March 10, 2008 9:06:19 PM PDT
To get the California economy moving again, Governor Schwarzenegger helped launched a new jobs campaign -- the "I built it" campaign to train thousands of new workers for public works projects around the state.

"We want to get 200,000 new apprentices in the next 10 years," said Governor Arnold Schwarzenegger (R) California.

On Monday, Governor Schwarzenegger launched a statewide campaign to recruit & train skilled trade workers.

"As part of the governor's strategic growth initiative is going to provide 18,000 new jobs for every billion dollars of bond," said Vicki Bradshaw from the California Department of Labor.

"The bond money that you were instrumental in passing is hitting the streets and putting people to work," said Danny Curtin from the California Council of Carpenters.

The governor introduced himself to a class of apprentice carpenters.

"We need people who are skilled and know how to work with their hands," said Governor Schwarzenegger.

The governor says by 2015, California will need 73,000 more carpenters and 25,000 more electricians and pipe fitters to complete a wide range of public works projects, from highways to water treatment to schools.

"And it's not just carpenters, it's iron workers, operating engineers, laborers, cement finishers, all the building trades are getting ready to experience some of the best times over the last decades in a down economy," said Bob Alvarado from the Northern California Carpenters Regional Council.

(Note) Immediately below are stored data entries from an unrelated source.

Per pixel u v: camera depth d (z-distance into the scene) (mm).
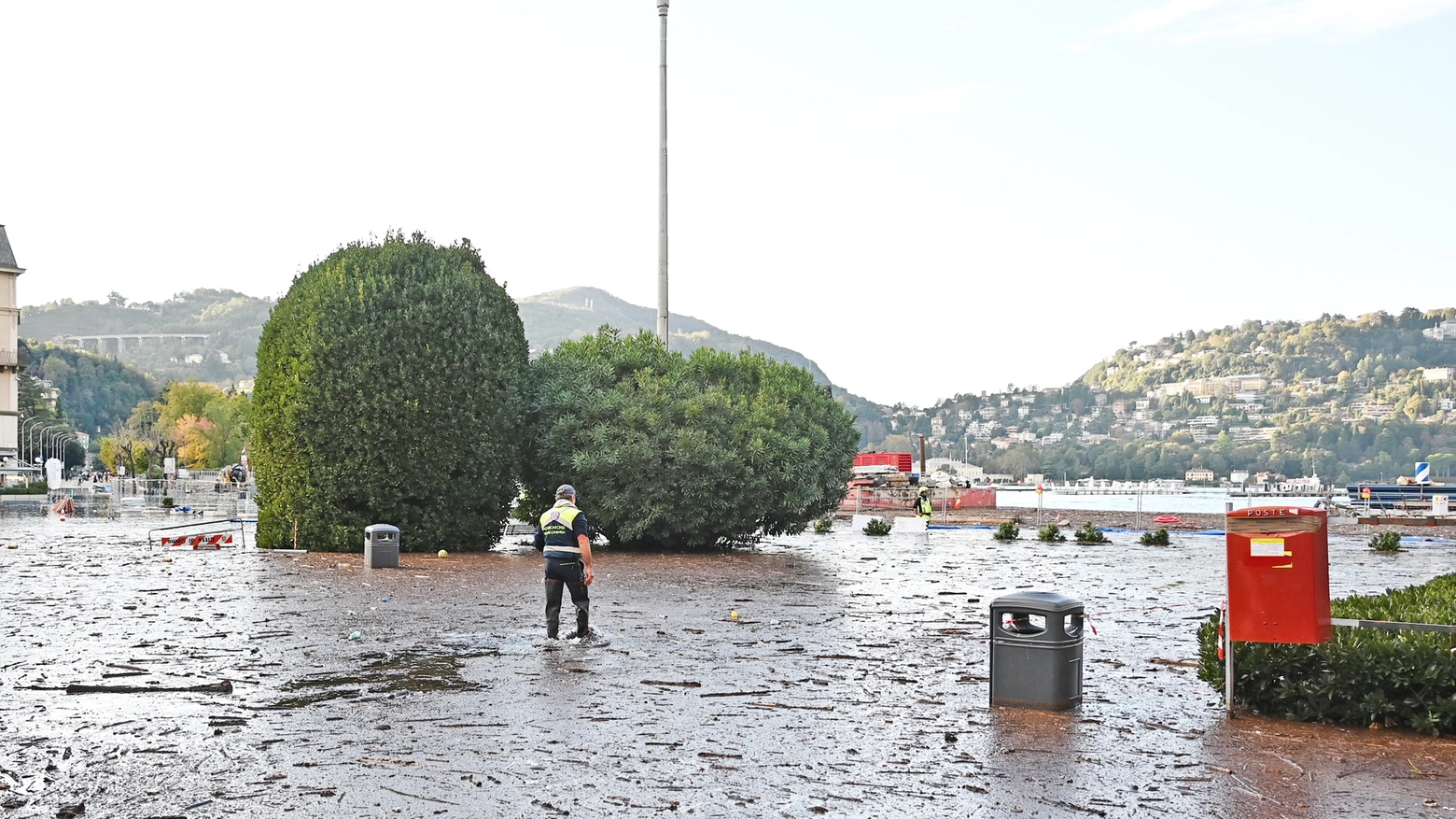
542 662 11102
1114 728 8523
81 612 14461
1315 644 8773
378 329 24047
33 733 8031
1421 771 7340
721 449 25734
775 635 13312
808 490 26844
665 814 6293
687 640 12789
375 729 8195
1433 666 8336
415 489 24359
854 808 6477
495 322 25719
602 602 16375
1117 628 14555
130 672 10305
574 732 8164
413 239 26688
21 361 117375
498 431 25094
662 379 27016
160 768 7133
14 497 70125
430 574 19906
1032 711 9125
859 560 25656
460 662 11062
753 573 21625
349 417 23859
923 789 6859
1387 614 9398
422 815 6203
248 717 8570
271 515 25016
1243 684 9039
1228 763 7523
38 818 6109
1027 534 38500
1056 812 6418
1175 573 22812
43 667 10547
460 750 7617
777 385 28375
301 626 13438
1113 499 149875
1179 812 6457
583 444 25797
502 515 25938
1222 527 43969
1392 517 46188
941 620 14914
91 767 7152
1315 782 7102
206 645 11883
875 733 8305
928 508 38812
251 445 25578
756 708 9125
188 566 21000
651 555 25438
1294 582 8648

Potential apprentices can sign up to work on a local project. They only have to buy books. The training is free and they immediately get a full time job that pays around $25 an hour.

"A lot of programs have benefits, health and welfare, they have pension programs," said Glen Forman from the California Division of Apprenticeship standards.

Training programs, county by county, can be found online. These apprentice carpenters say they see lots of opportunity.

"With the journeymen all being baby boomers, they're all retiring," said one carpenter.

The retirements and the sudden surge in public works projects make this recruiting effort imperative.

"This is going to be historic for California. We're going to push out as much money as quickly as possible because we want to rebuild and because we know it will stimulate the economy," said Governor Schwarzenegger.